• **Problem description**: Leaving out the images, repeat all the lines below exactly.

[Dataset items]
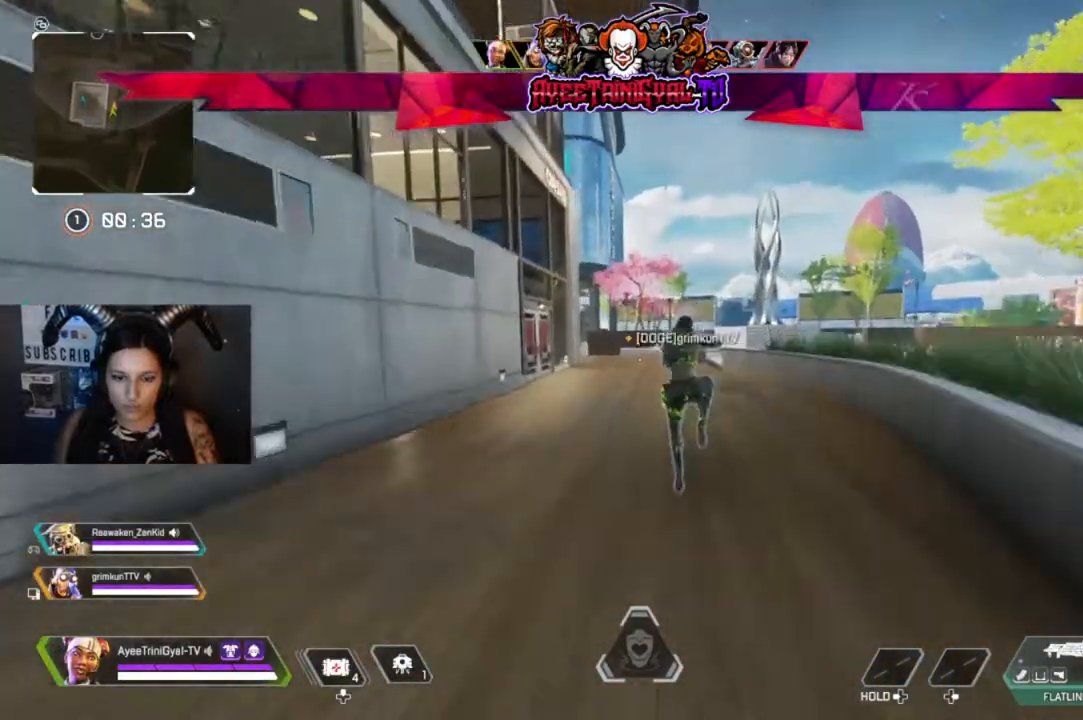
{"buttons": [], "left_stick": "up", "right_stick": "center", "events": [[67, "A", "up"]]}
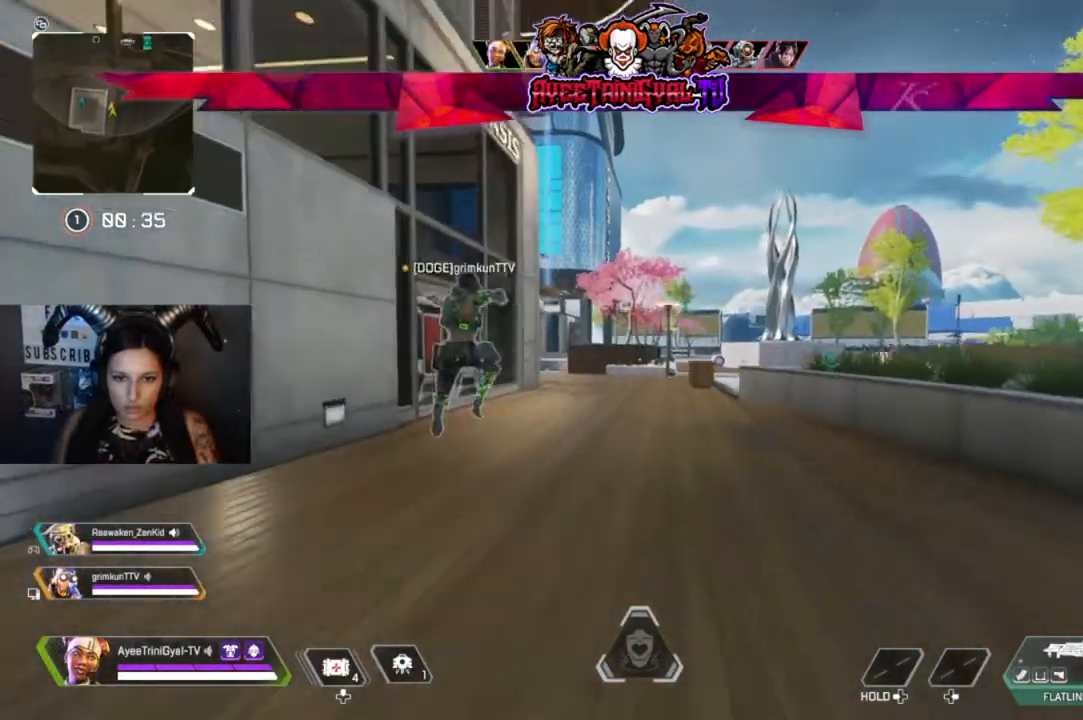
{"buttons": [], "left_stick": "up", "right_stick": "center", "events": [[233, "right_stick", "left"], [367, "right_stick", "center"]]}
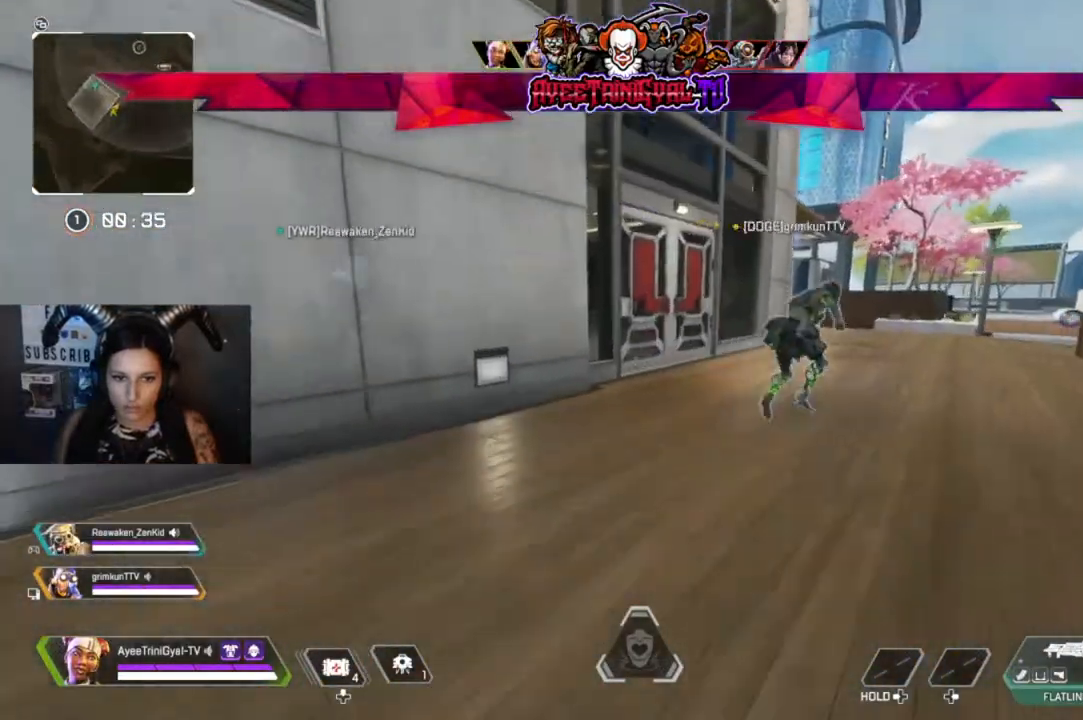
{"buttons": [], "left_stick": "up", "right_stick": "center", "events": [[133, "right_stick", "right"], [300, "right_stick", "center"]]}
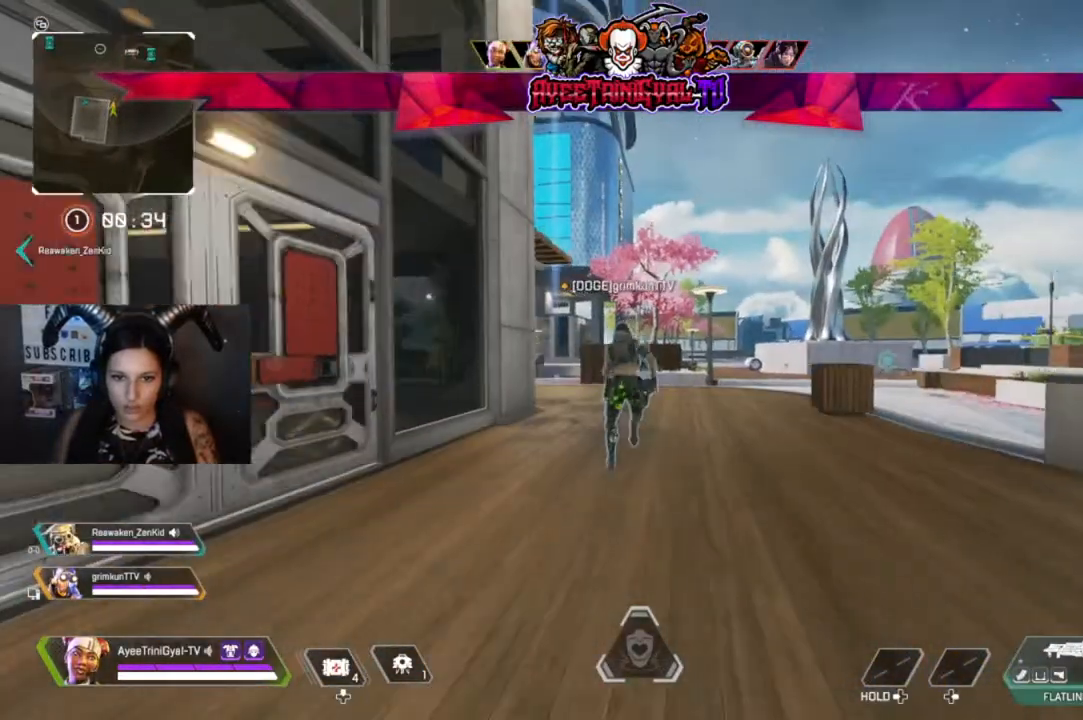
{"buttons": [], "left_stick": "up", "right_stick": "center", "events": []}
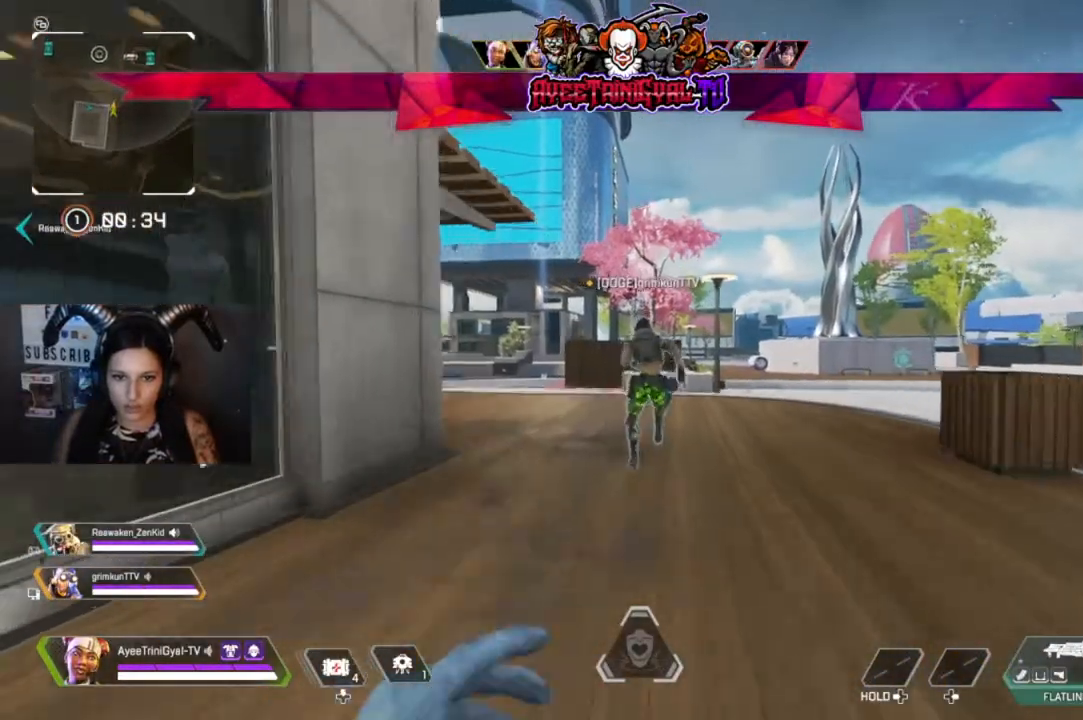
{"buttons": [], "left_stick": "up", "right_stick": "center", "events": []}
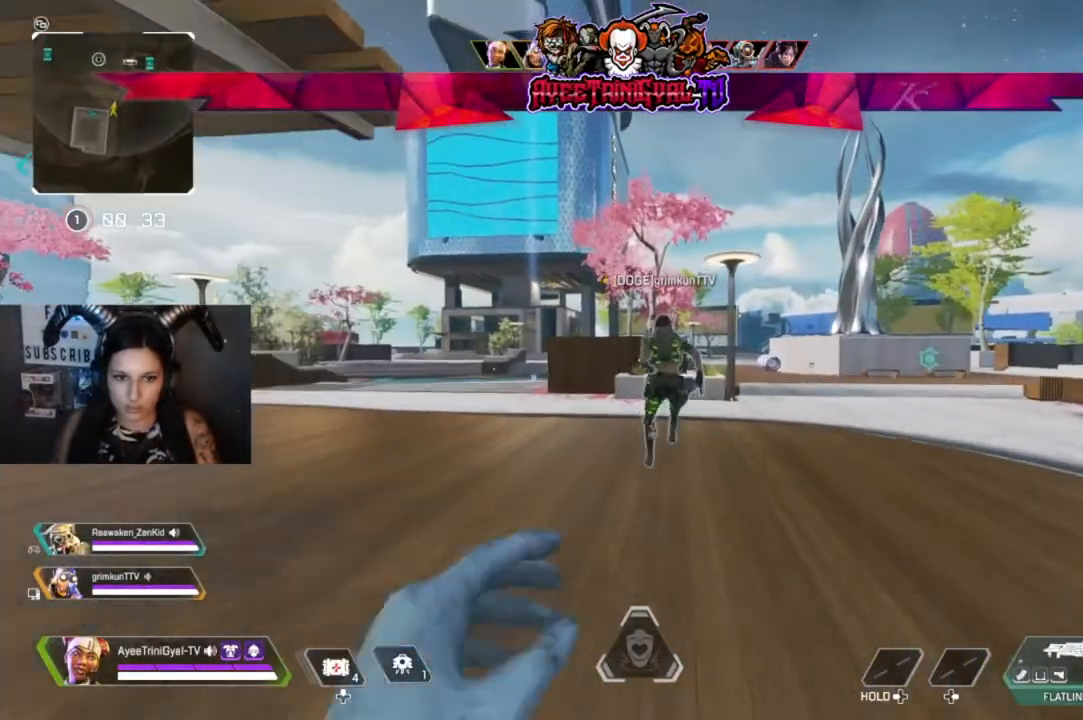
{"buttons": [], "left_stick": "up", "right_stick": "center", "events": []}
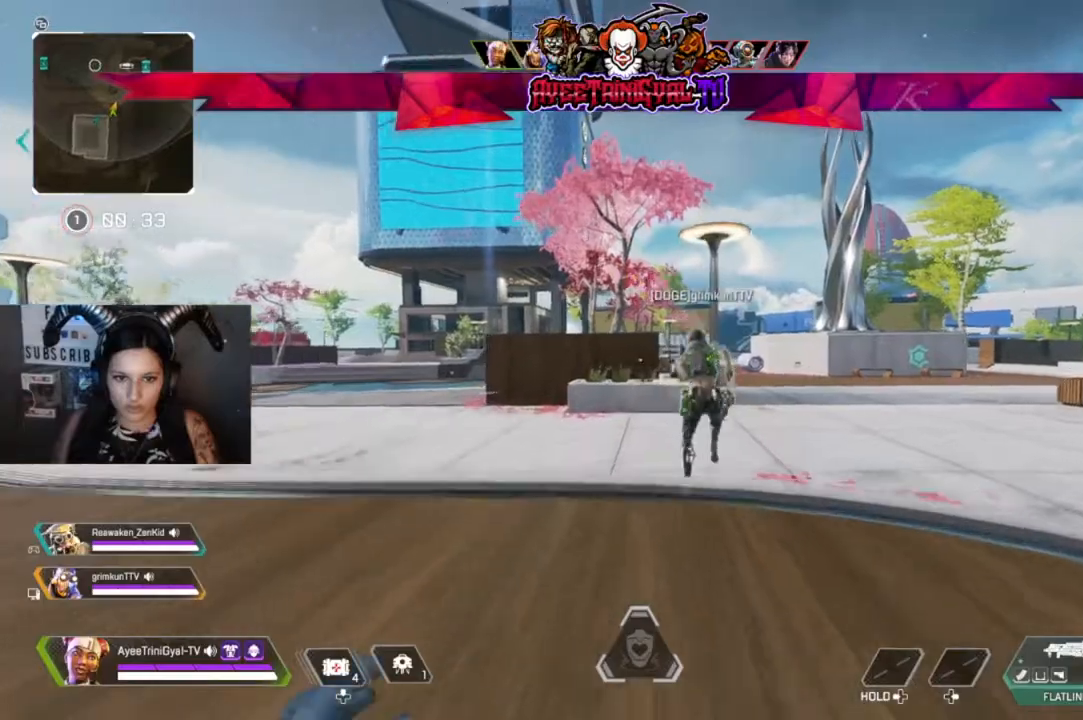
{"buttons": [], "left_stick": "up", "right_stick": "center", "events": []}
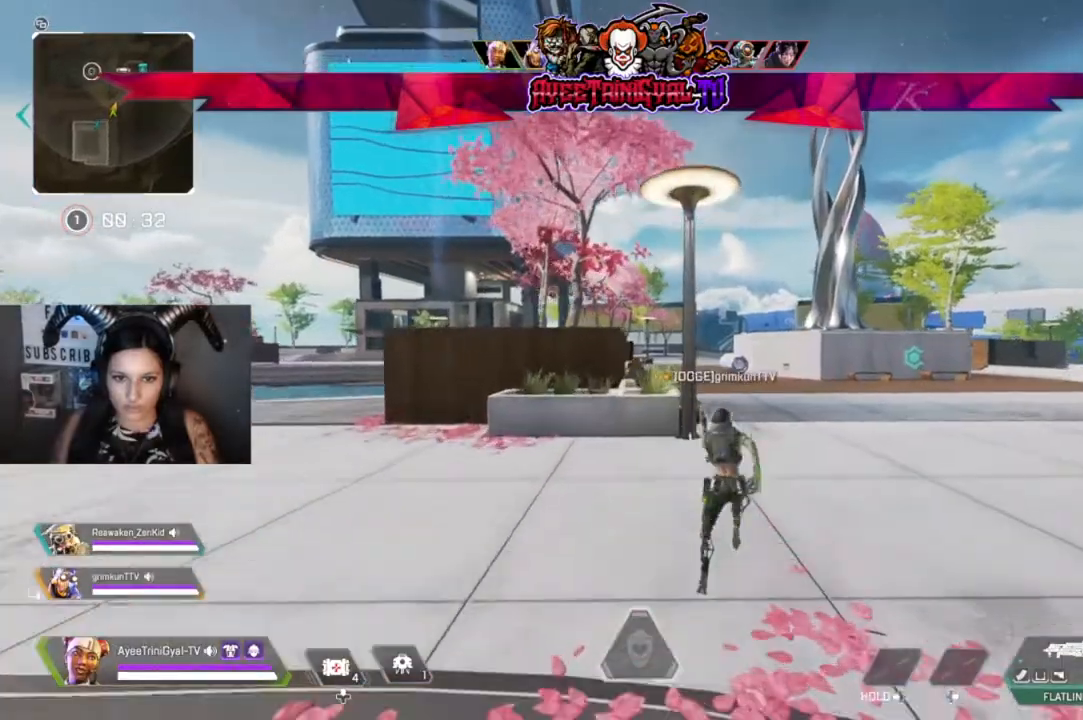
{"buttons": [], "left_stick": "up", "right_stick": "center", "events": []}
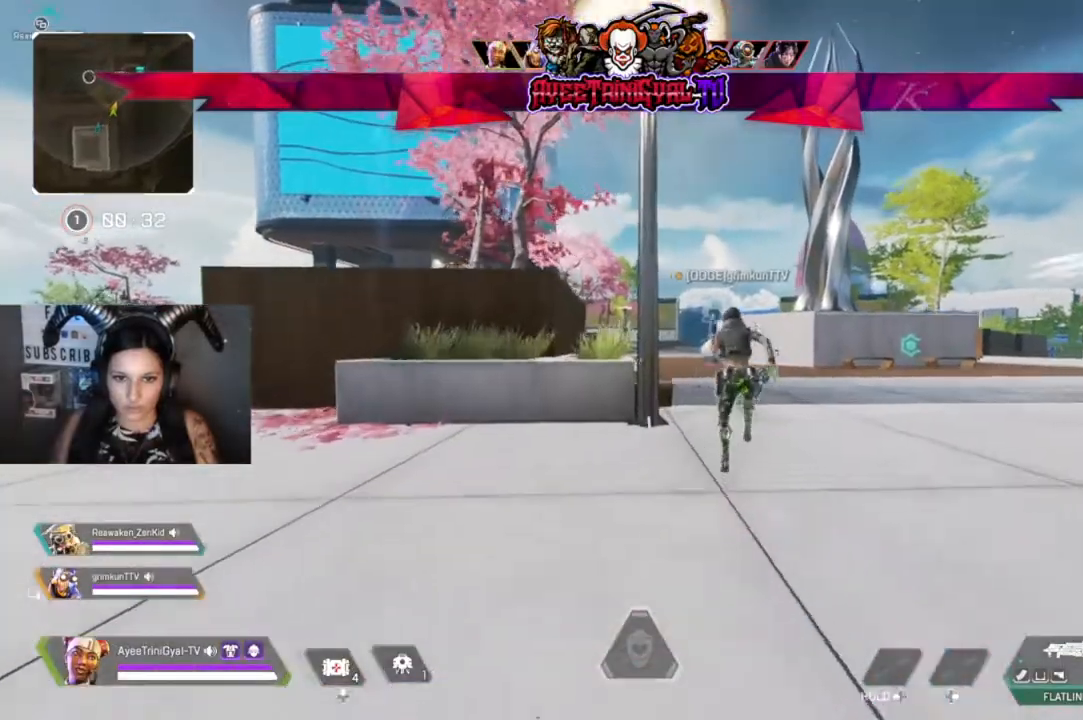
{"buttons": [], "left_stick": "up", "right_stick": "center", "events": []}
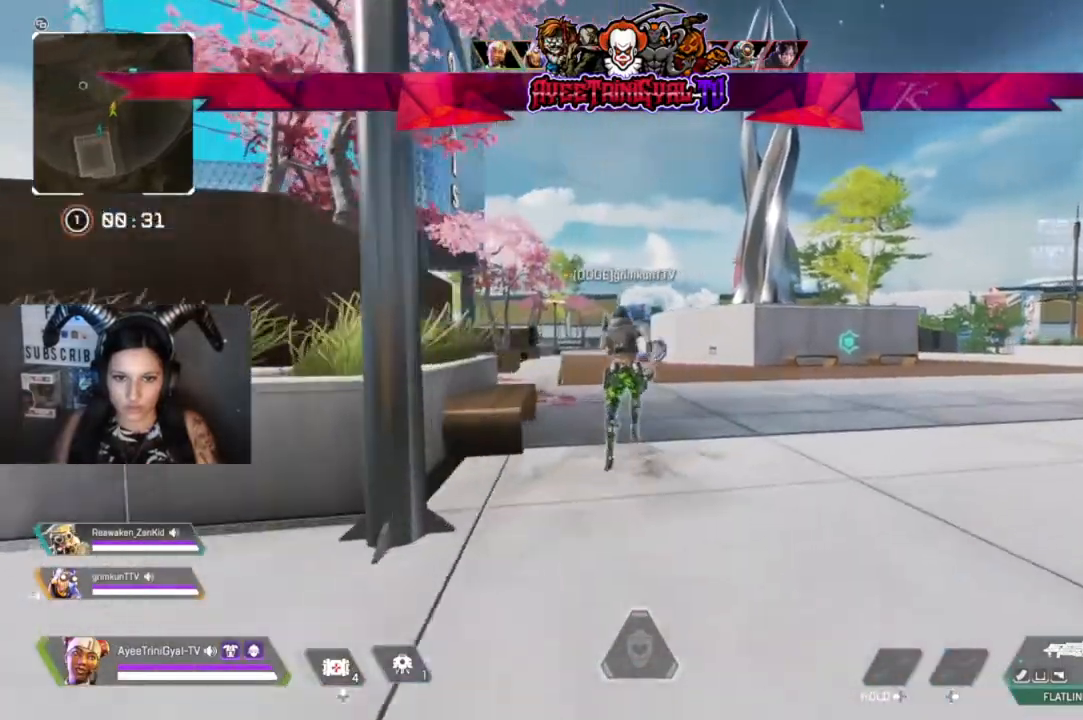
{"buttons": [], "left_stick": "up", "right_stick": "center", "events": []}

• **The answer**:
{"buttons": [], "left_stick": "up", "right_stick": "center", "events": [[67, "A", "up"]]}
{"buttons": [], "left_stick": "up", "right_stick": "center", "events": [[233, "right_stick", "left"], [367, "right_stick", "center"]]}
{"buttons": [], "left_stick": "up", "right_stick": "center", "events": [[133, "right_stick", "right"], [300, "right_stick", "center"]]}
{"buttons": [], "left_stick": "up", "right_stick": "center", "events": []}
{"buttons": [], "left_stick": "up", "right_stick": "center", "events": []}
{"buttons": [], "left_stick": "up", "right_stick": "center", "events": []}
{"buttons": [], "left_stick": "up", "right_stick": "center", "events": []}
{"buttons": [], "left_stick": "up", "right_stick": "center", "events": []}
{"buttons": [], "left_stick": "up", "right_stick": "center", "events": []}
{"buttons": [], "left_stick": "up", "right_stick": "center", "events": []}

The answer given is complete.